Tuesday, Oct 24, 2017 | Last Update : 11:25 AM IST
The paintings follow five themes — open education, girl child education, stopping modern slavery, sports education and Swachh Bharat.
Once an architectural wonder, Mumbai has sprawled out to form the biggest city in all of India — a concrete jungle that stretches to the horizons. To bring more colour into Mumbai, City as a Canvas, a group of artistes and volunteers are looking to beautify the city by creating murals on walls in public spaces.
The group, led by two volunteering platforms — Daanusav and Ivolunteer — started painting on October 2, and have already covered walls in different locations around the city, with each painting based on themes of education, anti-child labour and other awareness-based messages. Now, the number of volunteers has gone up to over 1,000, and on Monday, even the Mumbai police got into the act, and lent the group a hand.
Gaurav Gupta, who has been a part of the initiative since its inception and is a part of the core team, confesses that the response has been truly overwhelming. “We did a couple of pilot projects to check out how it would go if we were to start to paint different parts of the city in January. We thought it was time to try it out large scale. Still, the response so far has been greater than we expected. We have over 1,000 people and have already managed to paint around 400 walls. The target is to complete 1,000 walls by October 8 and it looks like we’ll do it,” he gushes.
The paintings follow five themes — open education, girl child education, stopping modern slavery, sports education and Swachh Bharat. “On some of the walls, we have painted letters, numbers, shapes and so on, so that kids can learn just by looking at them. Some of the other walls convey messages like stopping child labour and enforcing women’s rights, both of which would go a long way towards eradicating modern slavery, of which India is one of the highest exponents. Since we had a number of police officers also helping us out, some of the walls have basic traffic rules as themes,” the marketing manager explains.
Though they have already covered 13 different locations in the city, including large portions of Andheri, Churchgate and Ghatkopar, the team wants to expand the project further. “The initial plan was to paint from October 1 to 8. However, now we are planning to paint through the month, since there are some areas like Malad and Kandivali which have been left out in this initial drive,” Gaurav states.
Though painting is the primary goal of the project, the group has also planned donation walls, where people can leave books, toys or anything else they may want to donate. “These are simply whitewashed walls with shelves on them. People can keep whatever they want to donate on the shelves.

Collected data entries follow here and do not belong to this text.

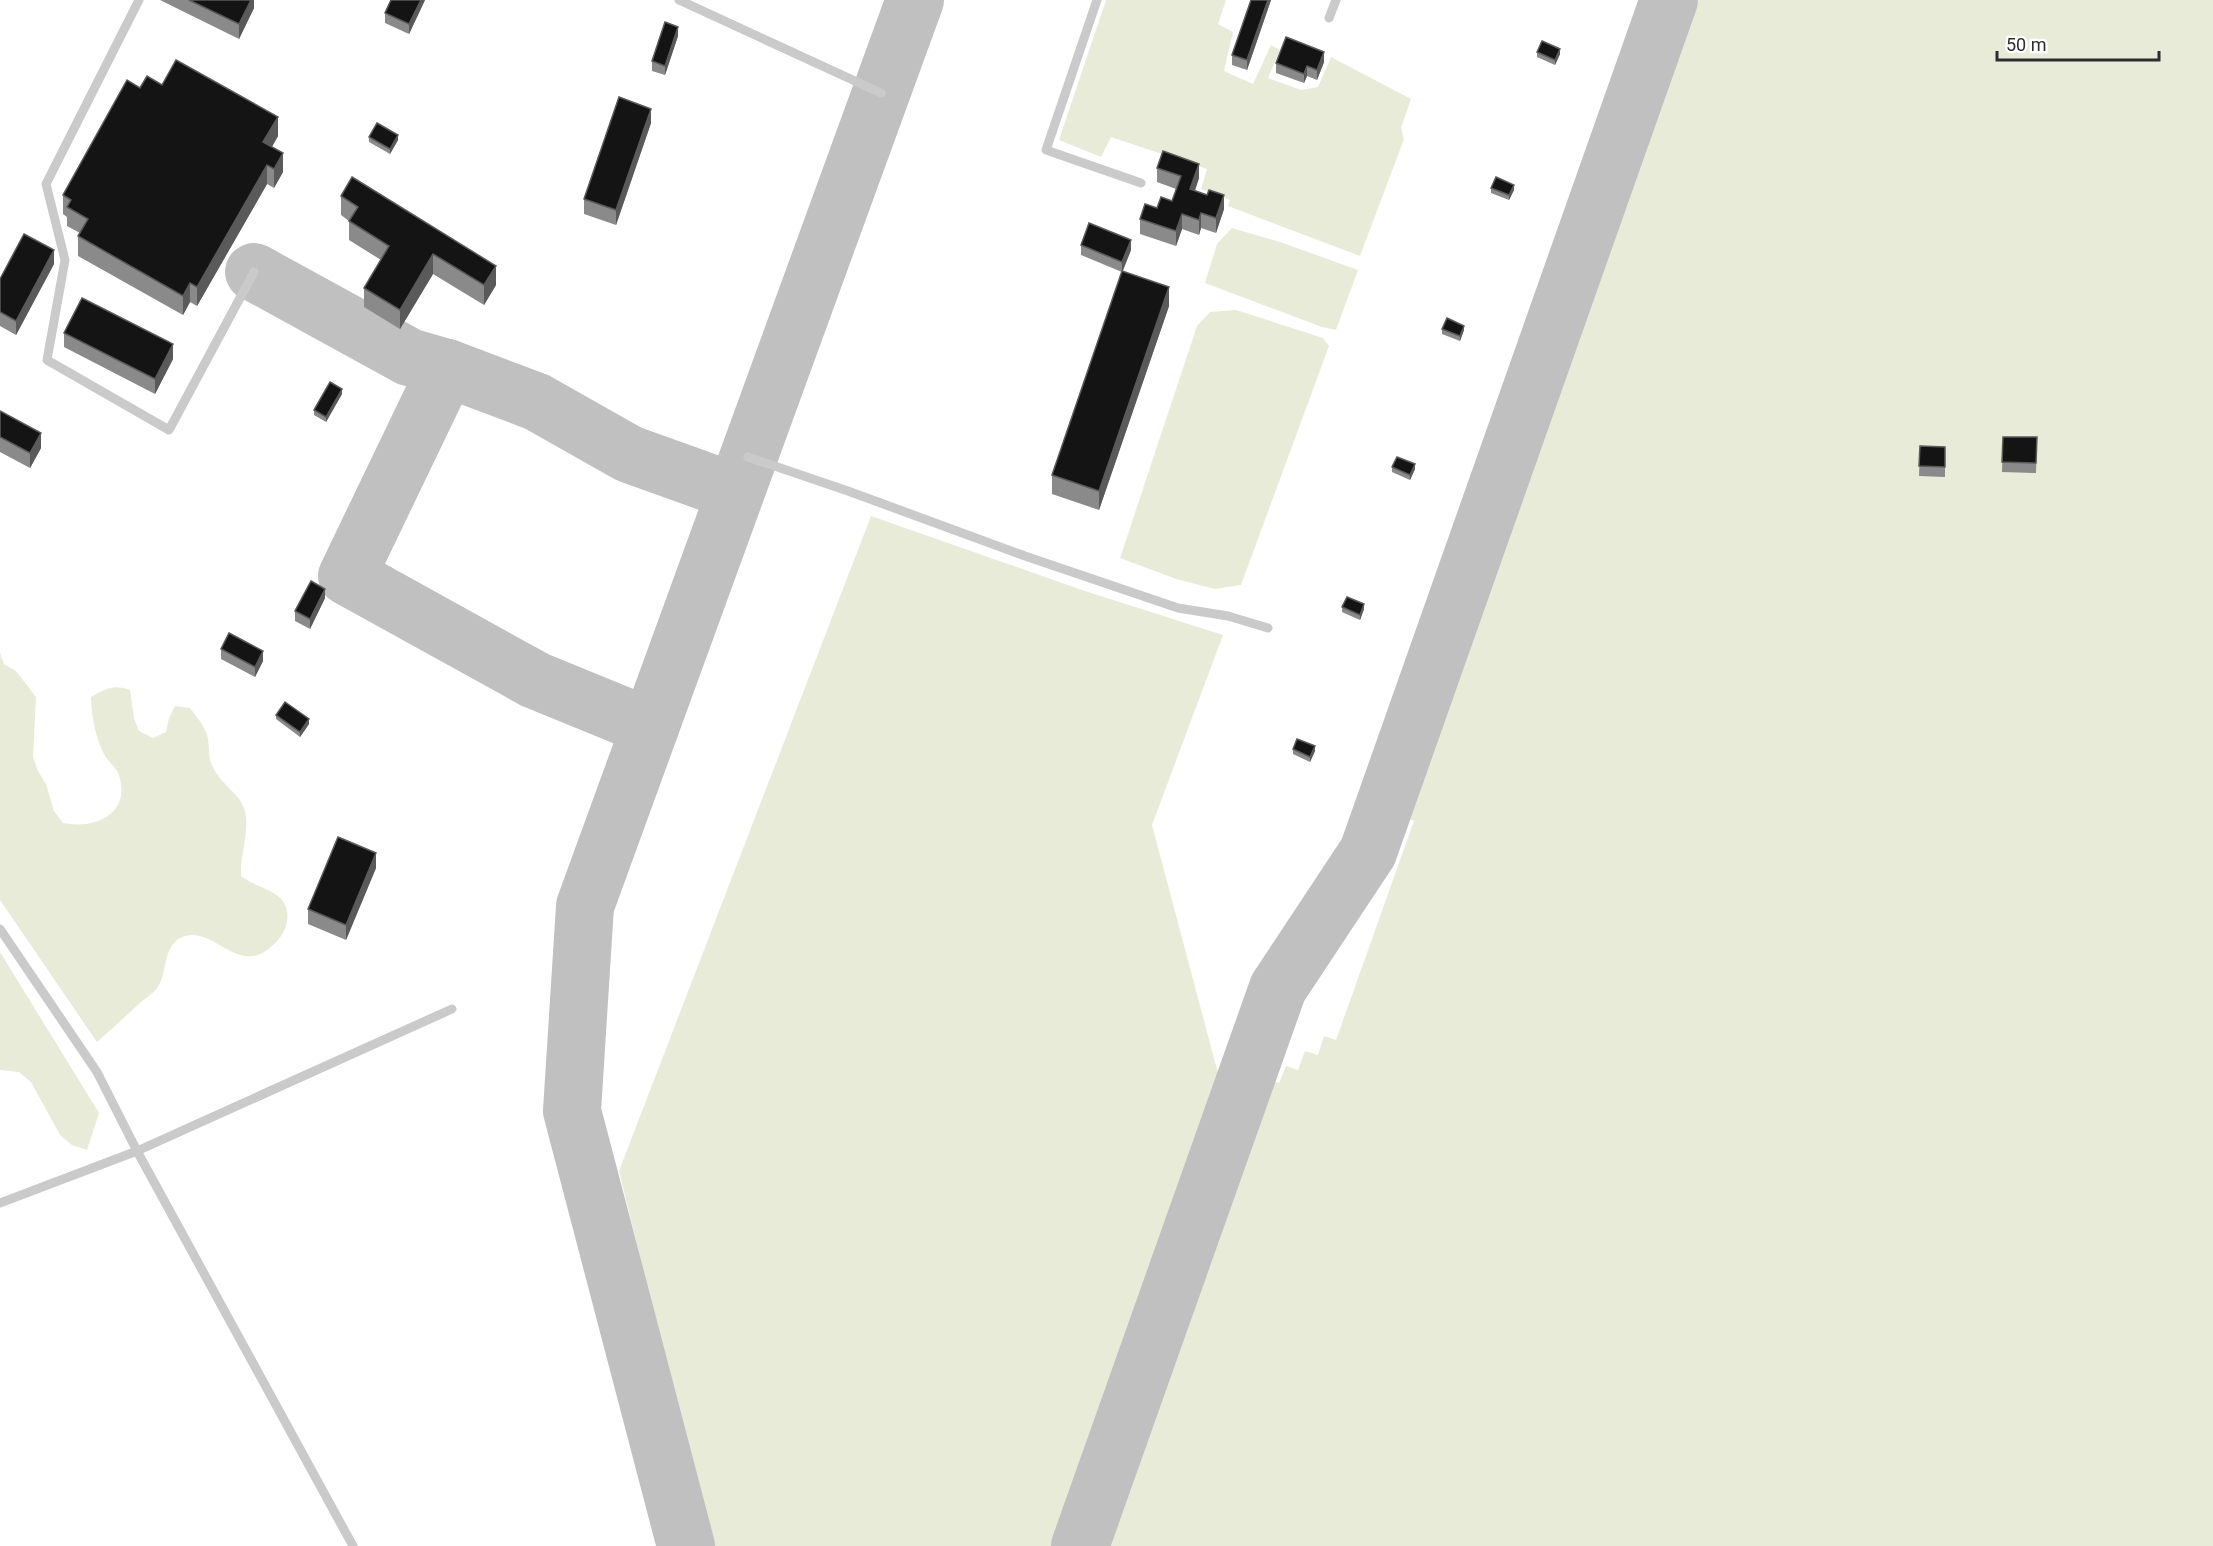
<svg xmlns="http://www.w3.org/2000/svg" width="2213" height="1546" font-family="Roboto,sans-serif">
  <style>
    .green { fill: #e9ebd9 }
    .lines { fill: none; stroke-linecap: round; stroke-linejoin: round }
    .taxiway { stroke: #c0c0c0; stroke-width: 58 }
    .lane { stroke: #cacaca; stroke-width: 9 }
    .wall { fill: #8a8a8a }
    .shaded-wall { fill: #5a5a5a }
    .building { fill: #141414; stroke: #5a5a5a; stroke-width: 1.5 }
  </style>
  <rect width="100%" height="100%" fill="#fff"/>
  <g class="green">
    <polygon points="1106,0 1226,0 1218,24 1233,32 1224,71 1253,84 1271,45 1280,50 1268,78 1301,90 1318,87 1331,57 1411,99 1401,128 1404,139 1360,256 1228,206 1230,200 1201,189 1207,169 1111,137 1101,157 1059,140"/>
    <polygon points="1685,0 2213,0 2213,1546 1104,1546 1269,1079 1279,1083 1286,1066 1298,1070 1305,1051 1318,1055 1324,1036 1336,1040 1414,821 1397,814"/>
    <polygon points="1232,228 1280,242 1358,270 1336,330 1322,327 1205,283 1217,244"/>
    <polygon points="1236,310 1323,338 1329,346 1241,585 1215,589 1176,579 1120,558 1197,326 1210,312"/>
    <polygon points="871,516 1082,590 1223,635 1152,825 1219,1077 1053,1546 711,1546 619,1171"/>
    <path d="M0,653L4,664L16,671L36,697L33,757L38,771L46,784L54,811L63,823C93,829 129,816 120,779C119,770 110,763 105,756C96,740 91,715 91,697C105,689 114,684 130,690L134,718L139,731L153,738L166,732L169,718L175,706L190,708C196,716 204,725 207,735C211,749 206,756 215,771C225,788 244,796 246,816C248,837 240,856 241,876C260,891 292,890 287,922C286,930 279,940 273,945C240,978 215,927 185,936C162,943 168,972 158,987C154,993 146,998 141,1002C126,1016 112,1029 97,1042L0,900Z"/>
    <polygon points="0,952 99,1113 87,1150 72,1145 60,1135 31,1082 19,1072 0,1070"/>
  </g>
  <g class="lines">
    <g class="taxiway">
      <polyline points="254,272 409,357 447,368 537,402 629,454 735,492"/>
      <polyline points="447,368 347,576 535,680 650,727"/>
      <polyline points="686,1546 572,1111 585,906 915,0"/>
      <polyline points="1080,1546 1278,988 1368,852 1669,0"/>
    </g>
    <g class="lane">
      <polyline points="139,0 46,184 65,260 47,360 169,430 254,272"/>
      <polyline points="679,0 881,93"/>
      <polyline points="1097,0 1046,150 1141,183"/>
      <polyline points="1329,18 1336,0"/>
      <polyline points="748,457 848,491 1025,556 1178,608 1228,616 1268,628"/>
      <polyline points="0,929 97,1072 137,1151 353,1546"/>
      <polyline points="0,1203 137,1151 452,1009"/>
    </g>
  </g>
  <g class="wall">
    <polygon points="160,0 254,0 254,8 239,39"/>
    <polygon points="391,0 425,0 409,34 385,23 385,13"/>
    <polygon points="1251,0 1271,0 1247,70 1232,65 1232,55"/>
    <polygon points="678,36 665,75 652,71 652,61"/>
    <polygon points="1537,52 1560,54 1555,65 1537,57"/>
    <polygon points="1324,62 1317,80 1307,76 1304,83 1276,73 1276,63"/>
    <polygon points="162,85 278,136 272,147 283,172 274,188 267,184 197,306 190,302 183,315 78,256 78,236 80,233 67,226 67,217 63,214 63,195"/>
    <polygon points="651,123 616,225 584,214 584,199"/>
    <polygon points="369,137 398,140 390,154 369,142"/>
    <polygon points="1157,168 1199,178 1195,191 1224,209 1216,233 1201,228 1199,235 1182,229 1176,246 1140,234 1140,219 1172,201 1176,189 1157,182"/>
    <polygon points="1491,188 1514,190 1509,200 1491,193"/>
    <polygon points="341,196 496,285 484,305 433,274 400,329 364,307 364,288 381,260 349,240 349,221 341,215"/>
    <polygon points="1081,245 1131,250 1123,271 1169,306 1099,510 1052,494 1052,475 1122,272 1081,255"/>
    <polygon points="54,264 16,335 0,326 0,279"/>
    <polygon points="1442,329 1464,330 1460,341 1442,334"/>
    <polygon points="64,333 173,359 155,394 64,347"/>
    <polygon points="342,394 326,422 314,415 314,410"/>
    <polygon points="0,411 41,448 30,468 0,452"/>
    <polygon points="2003,437 2037,437 2036,473 2002,472"/>
    <polygon points="1920,446 1945,447 1945,477 1919,476"/>
    <polygon points="1392,467 1415,469 1410,480 1392,472"/>
    <polygon points="325,598 310,629 295,621 295,611"/>
    <polygon points="1342,607 1364,609 1360,620 1342,612"/>
    <polygon points="221,649 263,661 255,677 221,659"/>
    <polygon points="276,715 309,724 300,737 276,719"/>
    <polygon points="1293,749 1315,751 1310,762 1293,754"/>
    <polygon points="376,868 346,940 308,924 308,909"/>
  </g>
  <g class="shaded-wall">
    <polygon points="251,0 254,0 254,8 239,39 239,24"/>
    <polygon points="421,0 425,0 409,34 409,24"/>
    <polygon points="1268,0 1271,0 1247,70 1247,60"/>
    <polygon points="678,27 678,36 665,75 665,66"/>
    <polygon points="1560,49 1560,54 1555,65 1555,60"/>
    <polygon points="1324,52 1324,62 1317,80 1317,70"/>
    <polygon points="1307,66 1307,76 1304,83 1304,74"/>
    <polygon points="651,109 651,123 616,225 616,210"/>
    <polygon points="278,117 278,136 263,162 263,142"/>
    <polygon points="398,135 398,140 390,154 390,149"/>
    <polygon points="283,153 283,172 274,188 274,169"/>
    <polygon points="1199,164 1199,178 1190,204 1190,189"/>
    <polygon points="267,165 267,184 197,306 197,287"/>
    <polygon points="1514,185 1514,190 1509,200 1509,195"/>
    <polygon points="1224,195 1224,209 1216,233 1216,218"/>
    <polygon points="1201,213 1201,228 1199,235 1199,220"/>
    <polygon points="1182,214 1182,229 1176,246 1176,231"/>
    <polygon points="1131,240 1131,250 1122,272 1122,262"/>
    <polygon points="54,250 54,264 16,335 16,321"/>
    <polygon points="433,254 433,274 400,329 400,310"/>
    <polygon points="496,266 496,285 484,305 484,285"/>
    <polygon points="190,283 190,302 183,315 183,296"/>
    <polygon points="1169,287 1169,306 1099,510 1099,491"/>
    <polygon points="1464,326 1464,330 1460,341 1460,336"/>
    <polygon points="173,344 173,359 155,394 155,379"/>
    <polygon points="342,389 342,394 326,422 326,417"/>
    <polygon points="41,433 41,448 30,468 30,453"/>
    <polygon points="1415,464 1415,469 1410,480 1410,475"/>
    <polygon points="325,589 325,598 310,629 310,619"/>
    <polygon points="1364,604 1364,609 1360,620 1360,615"/>
    <polygon points="263,651 263,661 255,677 255,667"/>
    <polygon points="309,719 309,724 300,737 300,732"/>
    <polygon points="1315,746 1315,751 1310,762 1310,757"/>
    <polygon points="376,853 376,868 346,940 346,925"/>
  </g>
  <g class="building">
    <polygon points="189,0 251,0 239,24"/>
    <polygon points="391,0 421,0 409,24 385,13"/>
    <polygon points="1251,0 1268,0 1247,60 1232,55"/>
    <polygon points="665,22 678,27 665,66 652,61"/>
    <polygon points="1286,37 1324,52 1317,70 1307,66 1304,74 1276,63"/>
    <polygon points="1542,41 1560,49 1555,60 1537,52"/>
    <polygon points="176,60 278,117 263,142 283,153 274,169 267,165 197,287 190,283 183,296 78,236 88,219 67,207 71,200 63,195 127,80 140,88 147,76 162,85"/>
    <polygon points="619,97 651,109 616,210 584,199"/>
    <polygon points="377,123 398,135 390,149 369,137"/>
    <polygon points="1163,151 1199,164 1190,189 1207,195 1209,190 1224,195 1216,218 1201,213 1199,220 1182,214 1176,231 1140,219 1145,204 1157,208 1161,197 1172,201 1181,176 1157,168"/>
    <polygon points="352,177 496,266 484,285 433,254 400,310 364,288 389,246 349,221 358,207 341,196"/>
    <polygon points="1496,177 1514,185 1509,195 1491,188"/>
    <polygon points="1089,223 1131,240 1122,262 1081,245"/>
    <polygon points="24,234 54,250 16,321 0,312 0,279"/>
    <polygon points="1122,271 1169,287 1099,491 1052,475"/>
    <polygon points="82,298 173,344 155,379 64,333"/>
    <polygon points="1447,318 1464,326 1460,336 1442,329"/>
    <polygon points="330,382 342,389 326,417 314,410"/>
    <polygon points="0,411 41,433 30,453 0,437"/>
    <polygon points="2003,437 2037,437 2036,463 2002,462"/>
    <polygon points="1920,446 1945,447 1945,467 1919,466"/>
    <polygon points="1397,457 1415,464 1410,475 1392,467"/>
    <polygon points="311,581 325,589 310,619 295,611"/>
    <polygon points="1347,597 1364,604 1360,615 1342,607"/>
    <polygon points="229,633 263,651 255,667 221,649"/>
    <polygon points="285,702 309,719 300,732 276,715"/>
    <polygon points="1297,739 1315,746 1310,757 1293,749"/>
    <polygon points="338,837 376,853 346,925 308,909"/>
  </g>
  <path d="M1997 51v9h162v-9" fill="none" stroke="#2d2d2d" stroke-width="3"/>
  <text x="2006" y="51" font-size="18" fill="#2d2d2d" stroke="#ffffff" stroke-width="4.5" paint-order="stroke">50 m</text>
</svg>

This way, suppose someone finds a book on a shelf and wants to read it, he can just pick it up, read and return it, or even replace it with another book,” smiles Gaurav.
Ever the willing volunteer, Gaurav wants to venture into other projects as well. “One of the other members of the core team and I are thinking of starting a new venture called Wishing Tree. We will be working with kids coming from economically backwards sections and getting them the things that they wish for, with a little help from corporates,” explains Gaurav, adding, “Though I am a marketing manager by profession, I would like to get into volunteering more. Painting the city was the first step and I am really enjoying it so far.”